The real challenge, Bryant said, is to demonstrate that CBM can have the same effect on attachment style, providing once insecurely attached people with the benefits afforded by a more secure attachment style, such as reducing stress-hormone production and intrusive memories.

“It’s a big ask — I’m not sure if we can or not — but it is worth trying,” Bryant said. “We just need to start with the building blocks, which is what we see here, to see what ground we can make.”

Weathering the Storm With Social Networking

Despite the potential for therapies like CBM to improve PTSD patient outcomes, Bryant said one of his main criticisms of the trauma-research field is its emphasis on individuals rather than on the roles of relationships and community.

Even studies that touch on social support and community integration often rely on individuals’ self-reported perceptions of their community, Bryant said. But social network analysis (SNA) can provide a more “sociocentric” view of mental health, he said.

SNA, a method popular among organizational psychological scientists and economists, maps the relationships among social entities, also referred to as “nodes” or “actors,” whether they be people, organizations, or even countries.

“It looks at who is linked to whom, and then it looks at how those characteristics between these individuals are impacting or being impacted by other people within that social network,” Bryant explained.

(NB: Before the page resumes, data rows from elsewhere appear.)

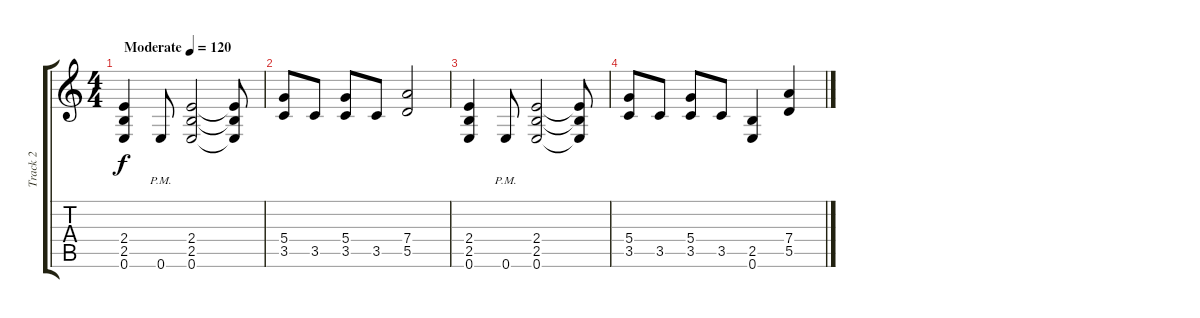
\track ("Track 2" "Track 2") {instrument distortionguitar}
\staff {score tabs}
\tuning (E4 B3 G3 D3 A2 E2) {hide}
\ts (4 4)
\tempo (120 "Moderate")
\clef g2
\ks c
(2.4 2.5 0.6).4{dy f instrument distortionguitar} 0.6{pm}.8 (2.4 2.5 0.6).2 (2.4{t} 2.5{t} 0.6{t}).8 |
(5.4 3.5).8 3.5.8 (5.4 3.5).8 3.5.8 (7.4 5.5).2 |
(2.4 2.5 0.6).4 0.6{pm}.8 (2.4 2.5 0.6).2 (2.4{t} 2.5{t} 0.6{t}).8 |
(5.4 3.5).8 3.5.8 (5.4 3.5).8 3.5.8 (2.5 0.6).4 (7.4 5.5).4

Four years after the Black Saturday bushfires, some of the worst wildfires in Australia’s history, took 200 lives in 2009, Bryant used SNA to analyze the fires’ effect on tightknit rural communities in Victoria, Australia. In addition to asking survivors about their rates of depression and PTSD, the epidemiological study also asked 1,056 participants questions about how they fit into their social network. These questions focused on whether or not there was any person or organization that participants felt close to and how, if at all, they gave or received practical assistance and emotional support.

Each participant also provided researchers with a list of up to 10 people that they knew, along with demographic information and a description of their relationship, which Bryant and colleagues used to create a social map of the more than 5,000 relationships that made up the community.

As one might expect, participants with social ties that involved supporting, or receiving support from, others were found to experience lowered rates of depression and PTSD. There was also evidence, however, for depression having a “potential contagion” effect in communities — the more depressed participants were, the more likely they were to have ties to other depressed people.

There are a few ways to interpret that, Bryant said. It could be that depression is actually contagious, causing one person’s negative moods to bring other people down with them. It’s also possible that depressed people are just more likely to spend time together. In addition, Bryant added, there could be other variables that cause people both to be close to one another and to be depressed.

This contagion effect didn’t exist for PTSD, but risk for the condition was linked with how interconnected participants’ support systems were found to be. Those in fractured social networks, knowing people who did not know each other, had an increased risk of existing PTSD, while those in more reciprocal social networks were at lower risk for the condition.

“Essentially, what that’s saying is that if I’m part of a social network that’s intact, then that is protective against PTSD,” Bryant explained.

Bryant and colleagues are also analyzing how participants’ attachment styles may overlap with these findings. Preliminary results suggest that gender may influence the ways that people with secure, anxious, and avoidant attachment styles interact with their communities.

SNA can provide a useful tool for understanding the factors that contribute to conditions like depression and PTSD, particularly in the wake of natural disasters, he added.

“If you’re talking about an earthquake or a hurricane or something like this, by definition they effect communities, large numbers of people,” Bryant said. “By focusing on the individual level, we’re actually missing out on a lot of important data, and that’s important not just for theoretical reasons but also for policy and planning.”